Paige Thornton (Rachel McAdams) is a happily married art student who’s just landed a very cool, high-profile project. She’s got a boho fab wardrobe, a groovy studio space in Chicago, a witty, handsome husband (Channing Tatum) who adores her, and a bright future. Her life is romantic and wonderful. It’s the kind of life most people only dream of, and the kind of life that usually only exists in the movies to validate our hopes that such an existence could at least happen to somebody. Oh, and her husband owns a music studio. Perfect.
One night there is a terrible car crash and Paige obtains a serious head injury that results in memory loss of the past five years. She wakes up thinking she’s the woman she was five years ago, a woman who lived a very, very different life.
The old Paige was very close to her uber-rich family (who she hasn’t spoken to in years), dressed like a total yupster, hung out with sorority pals, and went to law school per her father’s wishes. Oh, and she was engaged to a man (Scott Speedman) who fits neatly into this scene of Gucci and Chanel and all things “upscale.” It’s a completely different world from her bohemian artist’s life she’s living these days downtown.
So two storylines emerge: 1) the mystery of how uptight yuppie Paige became the free-spirited artist Paige of today, and 2) will she fall in love with her husband again and embrace her current life? Or will she go back to the life she remembers?
Another question emerges that the filmmakers likely did not intend: How does an art student and a struggling recording studio owner afford their fabulous loft downtown AND their two different studio spaces, especially if she’s no longer taking the family money? Ah, movie logic. Best not to question these things.
Anyway, what unfolds is a period of time in which Paige has to discover her own identity again. That includes deciding which career path to resume: artist or lawyer. Deciding which man to love: handsome rich guy or handsome struggling guy who always says the right things and has a wonderful sense of humor and adores her. Deciding whether to remain in the bosom of her family or go it alone again … like she did five years ago for mysterious reasons.
When the mystery of Paige’s departure from richy-rich suburban life is finally revealed, it doesn’t quite hash out. It may explain a rift with her family, but it doesn’t begin to explain why a girl who once donned Chanel now wears FreePeople and has a tattoo. The big emotional “reveal” packs a genuine wallop, thanks largely to a fine performance by Jessica Lange as Paige’s mother, but it doesn’t lend the character’s arc much logic at all.

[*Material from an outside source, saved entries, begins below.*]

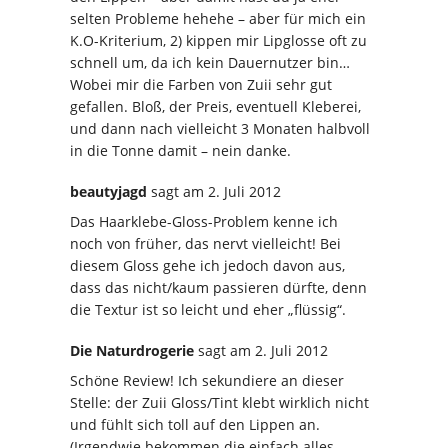
selten Probleme hehehe – aber für mich ein
K.O-Kriterium, 2) kippen mir Lipglosse oft zu
schnell um, da ich kein Dauernutzer bin…
Wobei mir die Farben von Zuii sehr gut
gefallen. Bloß, der Preis, eventuell Kleberei,
und dann nach vielleicht 3 Monaten halbvoll
in die Tonne damit – nein danke.
beautyjagd
sagt
am 2. Juli 2012
Das Haarklebe-Gloss-Problem kenne ich
noch von früher, das nervt vielleicht! Bei
diesem Gloss gehe ich jedoch davon aus,
dass das nicht/kaum passieren dürfte, denn
die Textur ist so leicht und eher „flüssig“.
Die Naturdrogerie
sagt
am 2. Juli 2012
Schöne Review! Ich sekundiere an dieser
Stelle: der Zuii Gloss/Tint klebt wirklich nicht
und fühlt sich toll auf den Lippen an.
(Irgendwie bekommen die einfach alles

In fact, almost instantaneously after this revelation comes to light, Paige returns to her art which she hasn’t touched since she woke up from the accident. The correlation between learning that your parents are flawed people and instantly having completely different taste in clothes, food, music and lifestyle (and a different personality!) is tenuous at best. One begins to get the icky feeling that this has all just been one long contrivance to set up a juxtaposition between her two worlds, past and present.

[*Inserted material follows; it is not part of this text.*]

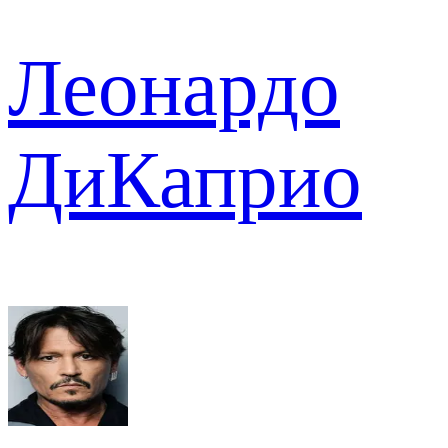
Леонардо
ДиКаприо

It makes for some humorous moments and creates stark choices that must be made. But it doesn’t feel real. It feels like another one of those things we’re supposed to skip over – like how they afford their lofts and multiple studios spaces downtown. Just don’t think about it, and it all seems pleasant enough.

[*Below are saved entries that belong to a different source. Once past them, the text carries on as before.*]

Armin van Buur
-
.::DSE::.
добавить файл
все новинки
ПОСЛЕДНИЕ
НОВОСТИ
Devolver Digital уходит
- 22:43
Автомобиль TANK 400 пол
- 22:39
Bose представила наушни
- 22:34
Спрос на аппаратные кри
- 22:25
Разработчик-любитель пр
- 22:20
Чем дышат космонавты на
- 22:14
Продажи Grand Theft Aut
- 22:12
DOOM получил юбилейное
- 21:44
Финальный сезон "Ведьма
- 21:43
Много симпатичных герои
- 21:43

In fairness, “The Vow” is nicely-made on many levels. The actors are all doing their bit wonderfully well. Rachel McAdams is charming, and knows just when and how to flash that thousand-watt smile. Channing Tatum plays the world’s most perfect husband as convincingly as possible. And the supporting players are solid. Jessica Lange is the stand-out here in one scene that makes the entire movie worthwhile.
Fans of romantic dramas such as “The Notebook” will love this movie. For those folks, I heartily recommend it. For everyone else… not so much.